SecureBERT2.0-NER / README.md
cisco-ehsan's picture
Update README.md
792db5b verified
---
license: apache-2.0
language:
- en
base_model:
- cisco-ai/SecureBERT2.0-base
pipeline_tag: token-classification
library_name: transformers
tags:
- NER
- SecureBERT2
- CyberNER
- token-classification
- cybersecurity
---
# Model Card for cisco-ai/SecureBERT2.0-NER
The **Secure Modern BERT NER Model** is a fine-tuned transformer based on [**SecureBERT 2.0**](https://huggingface.co/cisco-ai/SecureBERT2.0-base), designed for **Named Entity Recognition (NER)** in cybersecurity text.
It extracts domain-specific entities such as **Indicators, Malware, Organizations, Systems, and Vulnerabilities** from unstructured data sources like threat reports, incident analyses, advisories, and blogs.
NER in cybersecurity enables:
- Automated extraction of indicators of compromise (IOCs)

■ Material supplied ■

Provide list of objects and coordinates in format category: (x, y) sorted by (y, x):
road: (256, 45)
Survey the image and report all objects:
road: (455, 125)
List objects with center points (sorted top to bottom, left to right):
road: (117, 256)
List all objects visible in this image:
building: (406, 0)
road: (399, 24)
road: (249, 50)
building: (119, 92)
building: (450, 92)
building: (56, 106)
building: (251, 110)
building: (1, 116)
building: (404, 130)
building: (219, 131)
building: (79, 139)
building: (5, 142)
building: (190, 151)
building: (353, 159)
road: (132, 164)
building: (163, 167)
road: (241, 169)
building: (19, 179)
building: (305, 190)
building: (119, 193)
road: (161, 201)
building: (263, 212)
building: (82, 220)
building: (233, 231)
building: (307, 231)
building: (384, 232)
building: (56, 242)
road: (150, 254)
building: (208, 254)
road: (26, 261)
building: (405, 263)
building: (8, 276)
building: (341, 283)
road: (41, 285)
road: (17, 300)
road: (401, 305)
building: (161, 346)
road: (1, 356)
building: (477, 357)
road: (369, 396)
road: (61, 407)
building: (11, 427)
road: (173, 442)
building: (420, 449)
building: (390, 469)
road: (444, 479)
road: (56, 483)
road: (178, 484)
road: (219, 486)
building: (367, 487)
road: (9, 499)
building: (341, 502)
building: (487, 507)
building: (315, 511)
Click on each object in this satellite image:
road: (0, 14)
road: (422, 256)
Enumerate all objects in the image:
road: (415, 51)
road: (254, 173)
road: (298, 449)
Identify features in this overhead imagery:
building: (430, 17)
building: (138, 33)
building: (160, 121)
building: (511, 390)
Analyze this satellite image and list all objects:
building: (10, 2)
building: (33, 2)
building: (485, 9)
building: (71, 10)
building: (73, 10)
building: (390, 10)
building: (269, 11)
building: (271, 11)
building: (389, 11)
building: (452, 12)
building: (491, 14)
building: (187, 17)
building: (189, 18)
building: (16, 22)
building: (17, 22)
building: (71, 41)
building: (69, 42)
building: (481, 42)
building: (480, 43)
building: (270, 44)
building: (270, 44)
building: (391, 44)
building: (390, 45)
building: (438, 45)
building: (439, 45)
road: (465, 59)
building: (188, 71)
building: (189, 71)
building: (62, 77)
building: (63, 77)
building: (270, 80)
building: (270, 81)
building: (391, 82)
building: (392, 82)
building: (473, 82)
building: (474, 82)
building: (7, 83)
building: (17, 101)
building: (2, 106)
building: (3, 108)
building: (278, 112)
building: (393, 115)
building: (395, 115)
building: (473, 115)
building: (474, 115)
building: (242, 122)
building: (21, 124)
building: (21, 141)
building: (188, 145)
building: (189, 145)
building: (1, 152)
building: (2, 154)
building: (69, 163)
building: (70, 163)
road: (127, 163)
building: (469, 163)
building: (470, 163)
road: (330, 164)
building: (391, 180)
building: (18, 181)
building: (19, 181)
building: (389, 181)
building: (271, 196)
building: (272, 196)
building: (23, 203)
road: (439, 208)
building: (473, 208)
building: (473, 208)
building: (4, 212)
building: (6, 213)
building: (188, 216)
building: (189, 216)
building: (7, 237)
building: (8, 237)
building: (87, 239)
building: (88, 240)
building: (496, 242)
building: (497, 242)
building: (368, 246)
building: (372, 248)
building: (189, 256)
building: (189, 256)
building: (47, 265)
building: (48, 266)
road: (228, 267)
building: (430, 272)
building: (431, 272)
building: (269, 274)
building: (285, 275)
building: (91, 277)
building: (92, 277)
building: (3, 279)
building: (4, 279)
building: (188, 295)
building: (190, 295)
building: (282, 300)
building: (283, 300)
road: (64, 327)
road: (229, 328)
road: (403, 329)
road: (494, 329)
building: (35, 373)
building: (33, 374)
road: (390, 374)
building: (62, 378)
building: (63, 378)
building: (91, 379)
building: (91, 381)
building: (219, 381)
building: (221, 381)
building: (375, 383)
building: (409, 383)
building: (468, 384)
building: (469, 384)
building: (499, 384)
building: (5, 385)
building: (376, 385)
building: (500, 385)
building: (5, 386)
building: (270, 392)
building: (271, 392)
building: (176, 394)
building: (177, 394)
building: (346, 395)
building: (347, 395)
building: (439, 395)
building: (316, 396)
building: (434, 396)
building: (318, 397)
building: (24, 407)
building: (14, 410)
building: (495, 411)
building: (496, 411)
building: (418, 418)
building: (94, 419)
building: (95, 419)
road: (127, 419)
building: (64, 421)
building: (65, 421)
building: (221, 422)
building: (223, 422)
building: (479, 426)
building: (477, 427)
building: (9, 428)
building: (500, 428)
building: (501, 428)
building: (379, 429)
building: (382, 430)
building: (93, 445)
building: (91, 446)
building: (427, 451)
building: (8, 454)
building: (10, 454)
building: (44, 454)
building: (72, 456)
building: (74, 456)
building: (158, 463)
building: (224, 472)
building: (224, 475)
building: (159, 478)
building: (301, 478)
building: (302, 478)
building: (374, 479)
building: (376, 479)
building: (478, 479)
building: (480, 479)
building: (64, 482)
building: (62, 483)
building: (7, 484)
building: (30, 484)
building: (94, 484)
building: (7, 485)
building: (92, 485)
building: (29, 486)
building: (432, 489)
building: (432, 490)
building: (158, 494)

■ Work instructions ■
Copy the stretch of the model card from "It extracts domain-specific" through "of compromise (IOCs)".

■ Written reply ■
It extracts domain-specific entities such as **Indicators, Malware, Organizations, Systems, and Vulnerabilities** from unstructured data sources like threat reports, incident analyses, advisories, and blogs.
NER in cybersecurity enables:
- Automated extraction of indicators of compromise (IOCs)